HPC Pipes

snakemake
conda
KU
course
Click to sign-up
Author

ARM and JB

Published

November 4, 2024

Sign-up

The course HPC-Pipes introduces best practices for setting up, running, and sharing reproducible bioinformatics pipelines and workflows. Rather than instruct on the whys and wherefores of using particular tools for a bioinformatics analysis, we will cover the general process of building a robust pipeline (regardless of data type) using workflow languages, environment/package managers, optimized HPC resources, and FAIRly managed data and tools. On course completion, participants will be able to use this knowledge to design their own custom pipelines with tools appropriate for their individual analysis needs.

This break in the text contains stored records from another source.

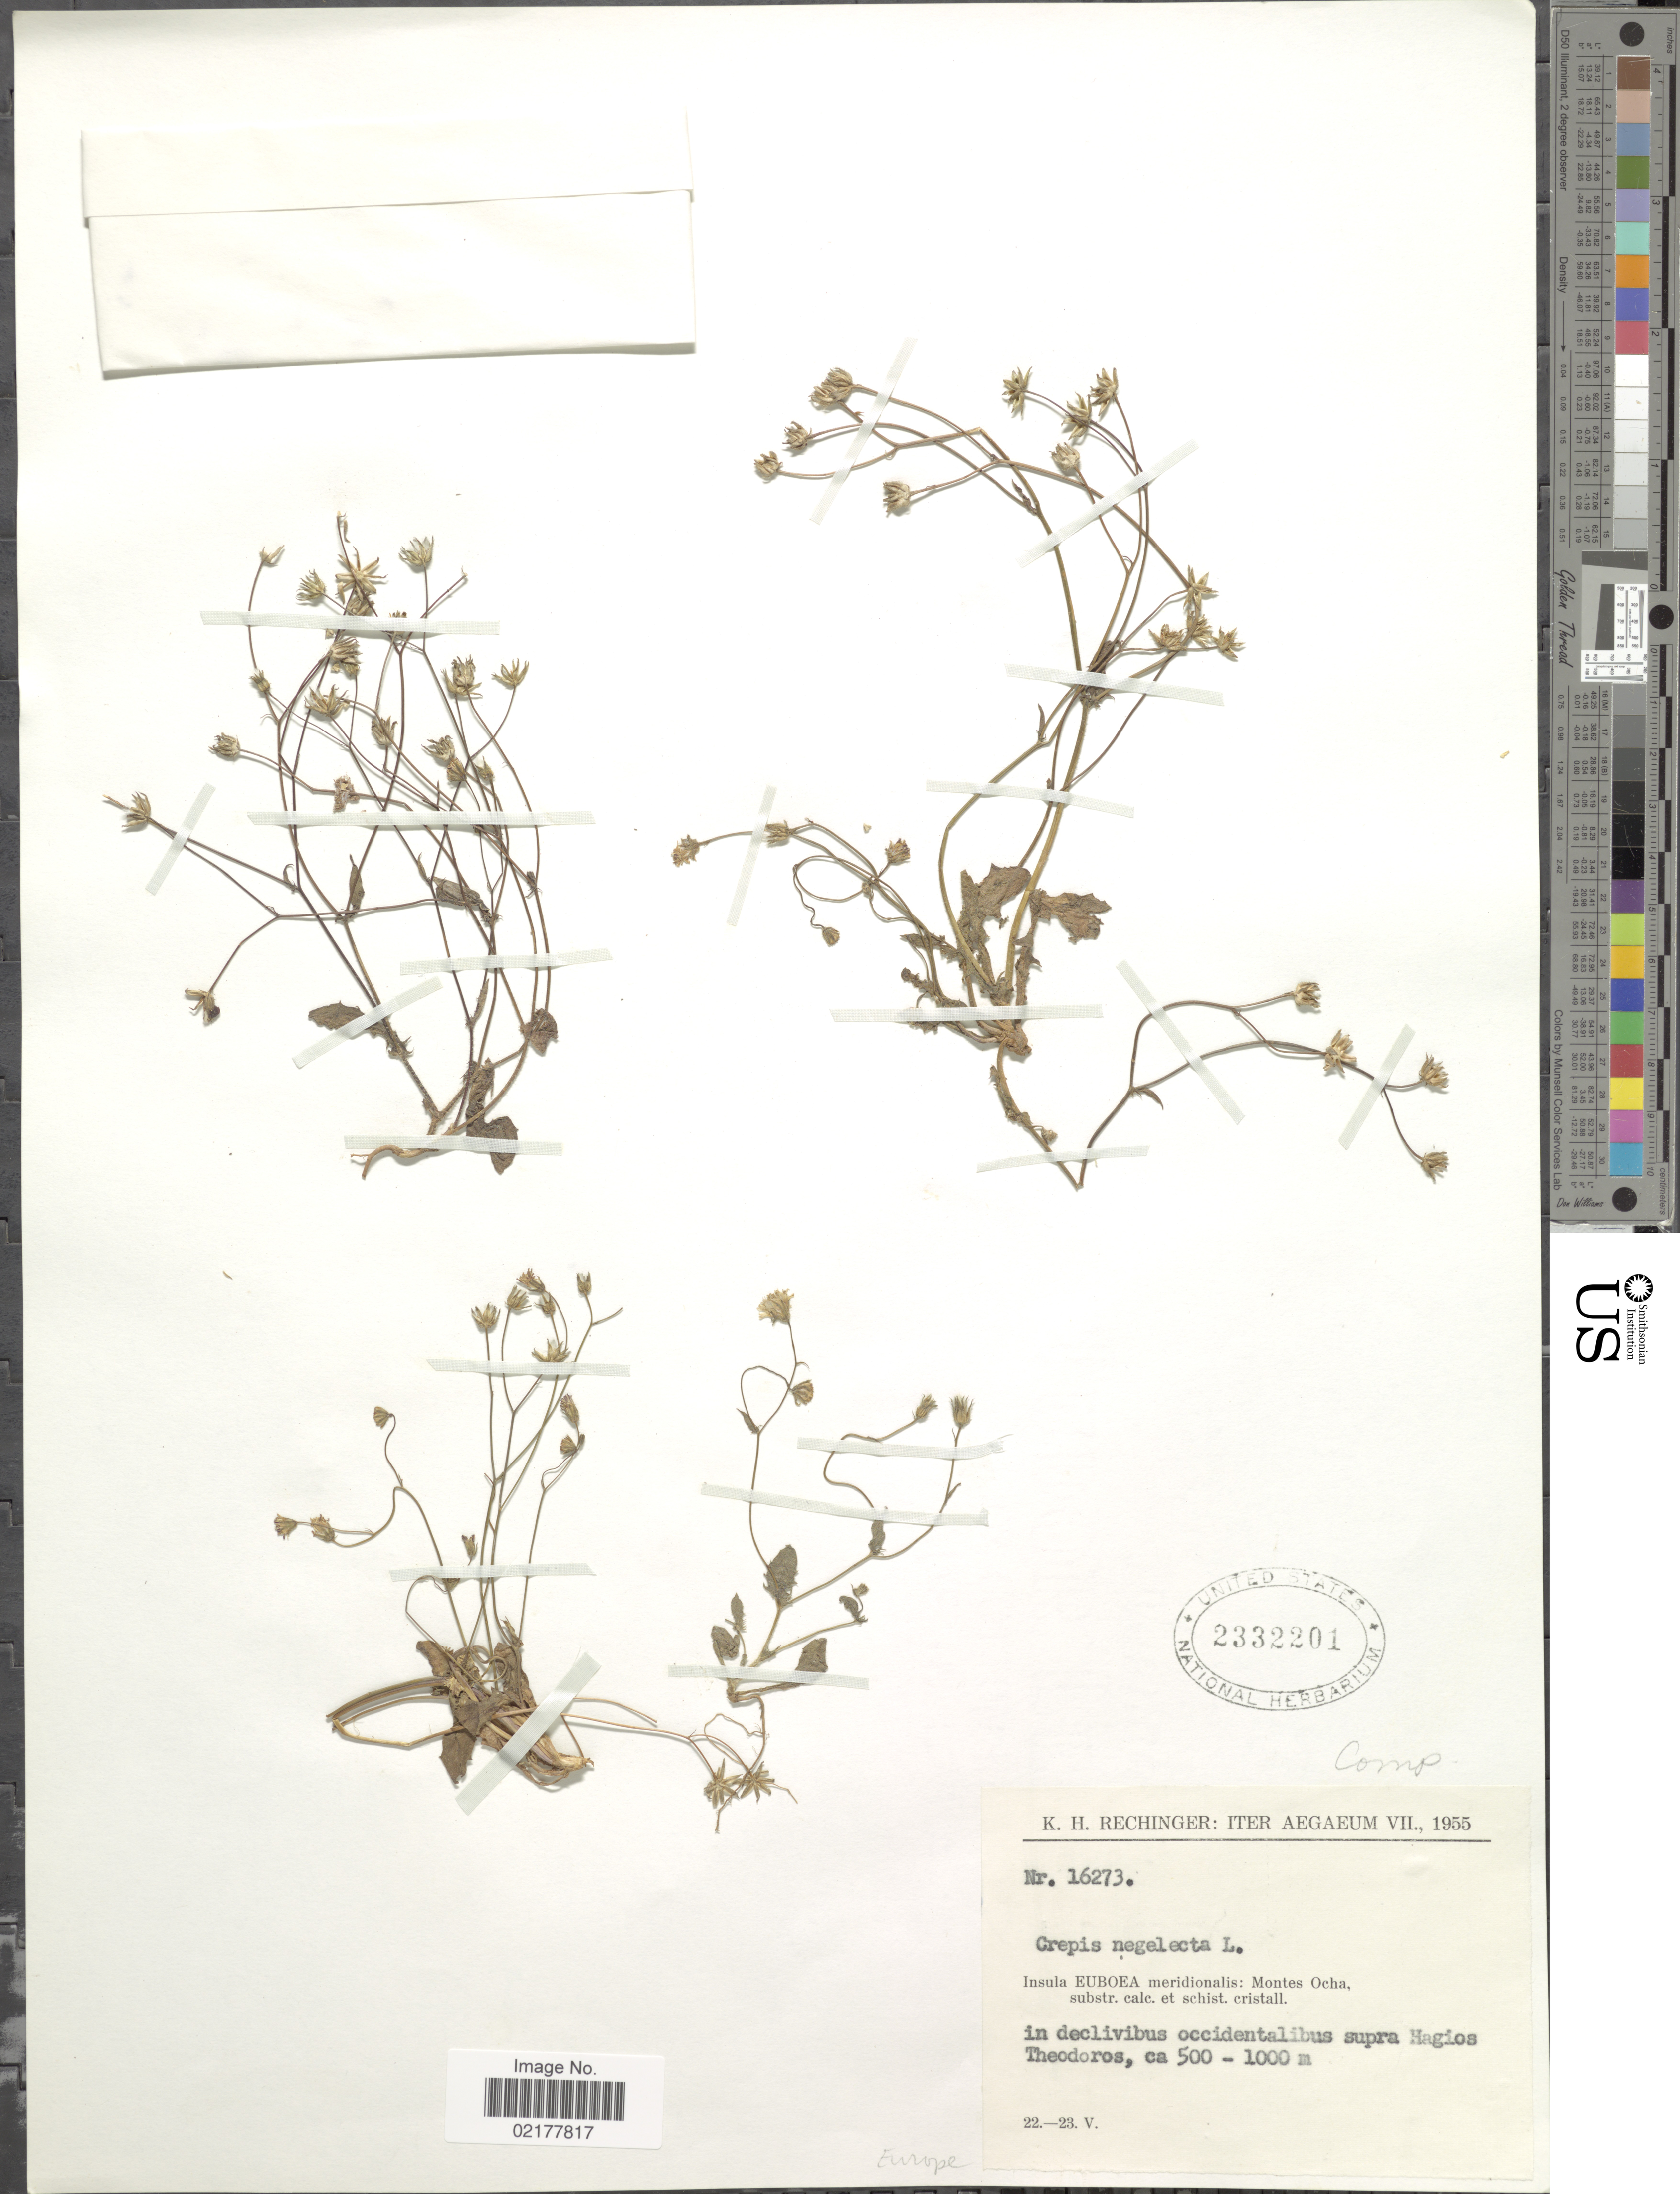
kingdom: Plantae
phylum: Tracheophyta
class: Magnoliopsida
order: Asterales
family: Asteraceae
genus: Crepis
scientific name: Crepis neglecta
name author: L.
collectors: K. H. Rechinger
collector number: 16273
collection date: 1955-05-22/1955-05-23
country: Greece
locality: Aegaeum. Insula Euboea meridionalis: Montes Ocha, substr. calc. et schist. cristall. in declivibus occidentalibus supra Hagios Theodoros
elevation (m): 500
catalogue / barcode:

The course will provide guidance on how to automate data analysis using common workflow languages such as Snakemake or Nextflow. Subsequently, we will delve into ensuring the reproducibility of pipelines and explore available options. Participants will learn how to share their data analysis and software with the research community. We will also delve into different strategies for managing the produced research data. This includes addressing the challenges posed by large volumes of data and exploring computational approaches that aid in data organization, documentation, processing, analysis, storing, sharing, and preservation. These discussions will encompass the reasons behind the increasing popularity of Docker and other containers, along with demonstrations on how to effectively utilize package and environment managers like Conda to control the software environment within a workflow. Finally, participants will learn how to manage and optimize their pipeline projects on HPC platforms, using compute resources efficiently.